Klar dürfte auf jeden Fall sein, dass nicht alles, was zu Legal Tech zählt, auch KI ist. Insofern ist es aus meiner Sicht wenig hilfreich, sich nur auf den Einsatz von KI oder gar ChatGPT in der Rechtspflege zu konzentrieren, vielmehr sollte alles, was zur Unterstützung in der rechtlichen Praxis beitragen kann, in den Blick genommen werden. Dass hier – jenseits von KI und ChatGPT – bei Weitem noch nicht alle Möglichkeiten ausgeschöpft sind, ist augenfällig.

EFFIZIENTERE GESTALTUNG VON PROZESSEN

Hilfreich erscheint, darüber nachzudenken, wie Prozesse allgemein effektiver und effizienter gestaltet werden können. Ein Beispiel ist die digitale Unterstützung jenseits der E-Akte, die in einem ersten Schritt und Akzeptanzgründen geschuldet nur die analoge Akte nachbildet. Im Bereich der Zivilverfahren könnte dies durch eine bessere Strukturierungsmöglichkeit des Parteivortrags in einem digitalen Basisdokument erfolgen, um das bisherige „Schriftsatz-Ping-Pong“, in dem die Parteivertreter Sachverhalt und rechtliche Ausführungen vortragen, abzulösen.
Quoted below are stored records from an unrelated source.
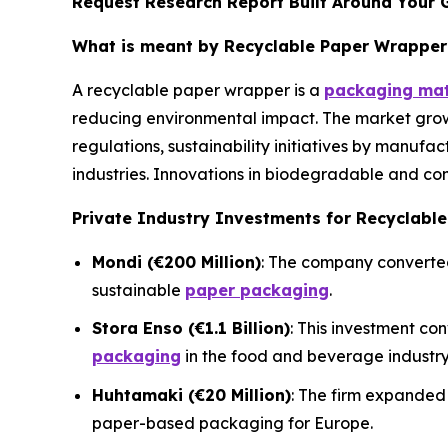
Request Research Report Built Around Your 
What is meant by Recyclable Paper Wrapper
A recyclable paper wrapper is a
packaging mat
reducing environmental impact. The market grow
regulations, sustainability initiatives by manufa
industries. Innovations in biodegradable and co
Private Industry Investments for Recyclabl
Mondi (€200 Million)
: The company converted 
sustainable
paper packaging
.
Stora Enso (€1.1 Billion)
: This investment co
packaging
in the food and beverage industry
Huhtamaki (€20 Million)
: The firm expanded 
paper-based packaging for Europe.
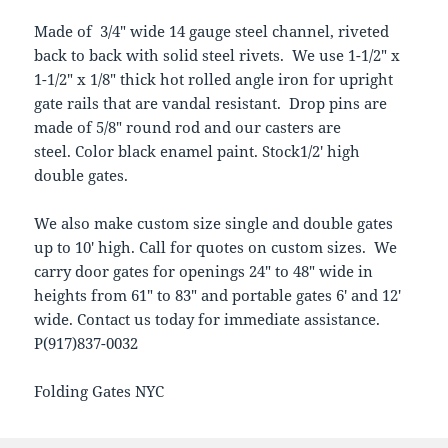
Made of 3/4″ wide 14 gauge steel channel, riveted
back to back with solid steel rivets. We use 1-1/2″ x
1-1/2″ x 1/8″ thick hot rolled angle iron for upright
gate rails that are vandal resistant. Drop pins are
made of 5/8″ round rod and our casters are
steel. Color black enamel paint. Stock1/2′ high
double gates.
We also make custom size single and double gates
up to 10′ high. Call for quotes on custom sizes. We
carry door gates for openings 24″ to 48″ wide in
heights from 61″ to 83″ and portable gates 6′ and 12′
wide. Contact us today for immediate assistance.
P(917)837-0032
Folding Gates NYC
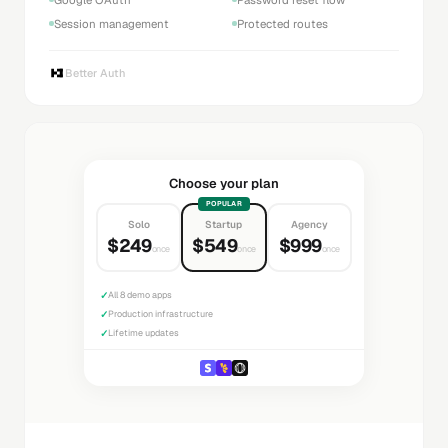
Session management
Protected routes
Better Auth
Choose your plan
POPULAR
Solo
Startup
Agency
$249
$549
$999
once
once
once
✓
All 8 demo apps
✓
Production infrastructure
✓
Lifetime updates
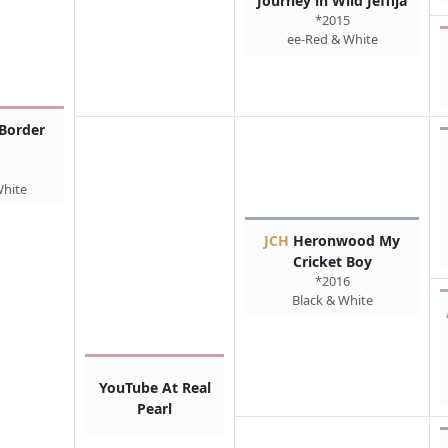
Journey in Wild Jeffija
*2015
ee-Red & White
Border
White
JCH
Heronwood My
Cricket Boy
*2016
Black & White
YouTube At Real
Pearl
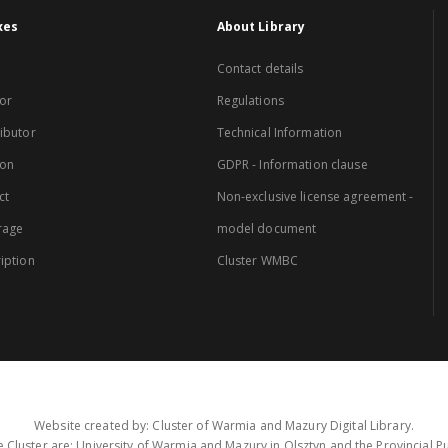
xes
About Library
Contact details
or
Regulations
ibutor
Technical Information
ion
GDPR - Information clause
ct
Non-exclusive license agreement -
rage
model document
iption
Cluster WMBC
Website created by: Cluster of Warmia and Mazury Digital Library.
 Cluster are: University of Warmia and Mazury in Olsztyn and the Provincial Pub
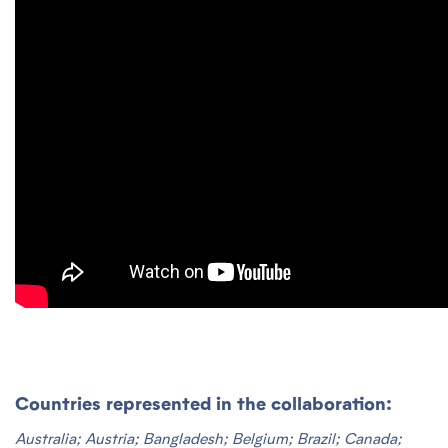
Countries represented in the collaboration:
Australia; Austria; Bangladesh; Belgium; Brazil; Canada;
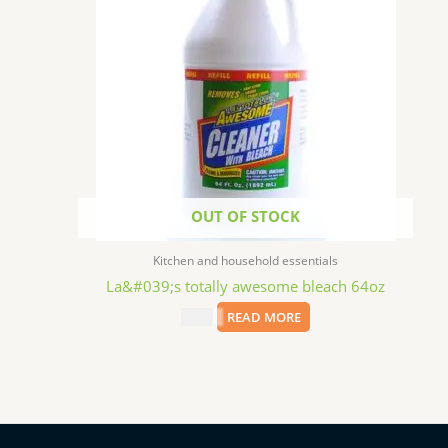
OUT OF STOCK
Kitchen and household essentials
La&#039;s totally awesome bleach 64oz
$
2.99
READ MORE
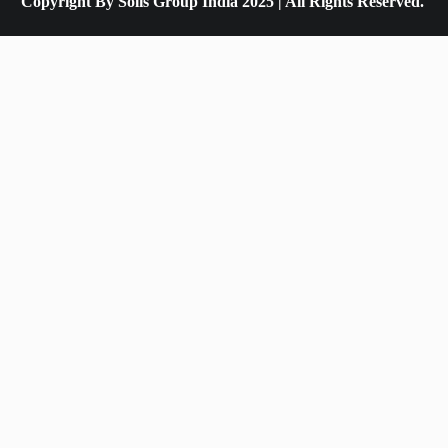
Copyright By Solis Group India 2025 | All Rights Reserved.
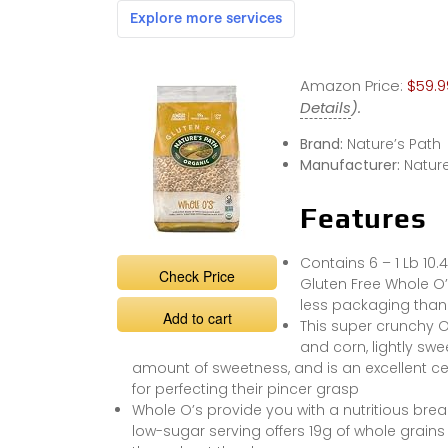
Amazon Price:
$59.9
Details
).
Brand:
Nature’s Path
Manufacturer:
Nature
Features
Contains 6 – 1 Lb 10.
Check Price
Gluten Free Whole O’
less packaging tha
Add to cart
This super crunchy O 
and corn, lightly swe
amount of sweetness, and is an excellent ce
for perfecting their pincer grasp
Whole O’s provide you with a nutritious brea
low-sugar serving offers 19g of whole grains a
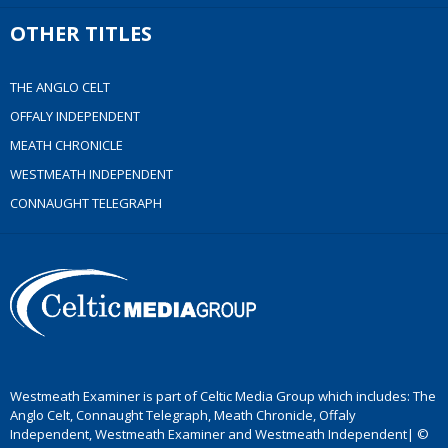
OTHER TITLES
THE ANGLO CELT
OFFALY INDEPENDENT
MEATH CHRONICLE
WESTMEATH INDEPENDENT
CONNAUGHT TELEGRAPH
Westmeath Examiner is part of Celtic Media Group which includes: The
Anglo Celt, Connaught Telegraph, Meath Chronicle, Offaly
Independent, Westmeath Examiner and Westmeath Independent| ©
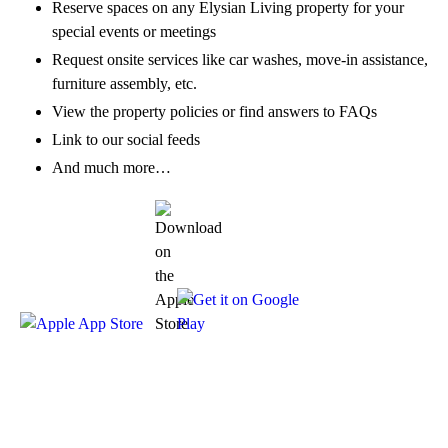
Reserve spaces on any Elysian Living property for your
special events or meetings
Request onsite services like car washes, move-in assistance,
furniture assembly, etc.
View the property policies or find answers to FAQs
Link to our social feeds
And much more…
„Alles, was dazu dient, Prozesse effizienter und effektiver zu machen, sollte in Betracht gezogen werden“

Über das hierzu durchgeführte gemeinsame Forschungsvorhaben der Universität Regensburg in Kooperation mit dem Bayerischen und dem Niedersächsischen Justizministerium, an dem ich beteiligt bin, durfte ich im Dezemberheft 2023 des Berliner Anwaltsblatts berichten. Seit März 2023 wird das elektronische Basisdokument in einem Reallabor an vier Testgerichten in Bayern und Niedersachsen getestet. Die Idee ist, dass die Parteien ihren Vortrag softwareunterstützt in Abschnitte gliedern und in einem gemeinsamen Dokument gegenüberstellen (können). Der im Einsatz befindliche Prototyp (unter https://app.parteivortrag.de kann man die Anwendung ausprobieren) wurde in einem nutzerzentrierten iterativen Entwicklungsprozess an der Universität Regensburg gestaltet, aufgrund der Rückmeldungen aus dem Reallabor wird er laufend weiter verbessert. Durch die Möglichkeit, auch nachträglich Vortrag an die in der Argumentation passenden Stelle zu platzieren sowie den eigenen Vortrag direkt dem gegnerischen Vortrag gegenüberzustellen, können Wiederholungen ebenso vermieden werden wie sich während längerer Verfahren (unabsichtlich) verändernder Parteivortrag. Dies hat das Potenzial, Zivilprozesse für Anwaltschaft wie Richterschaft deutlich ressourcenschonender zu führen. Zu betonen ist dabei, dass nach dem hier verfolgten Konzept keinerlei Vorgaben oder Einschränkungen hinsichtlich Inhalt und Umfang des Vortrags verbunden ist. Den Bedenken der Anwaltschaft gegenüber anderen Konzepten der Strukturierung ist damit Rechnung getragen.

FAZIT

Es sollte kein verengter Blick auf die Möglichkeiten einer digitalen Justiz durch ChatGPT und KI erfolgen. Alles, was dazu dient, Prozesse effizienter und effektiver zu machen, sollte in Betracht gezogen werden. Ein Beispiel ist das gemeinsame elektronische Basisdokument, ein Instrument, das großes Potenzial für einen ressourcenschonenderen Zivilprozess hat.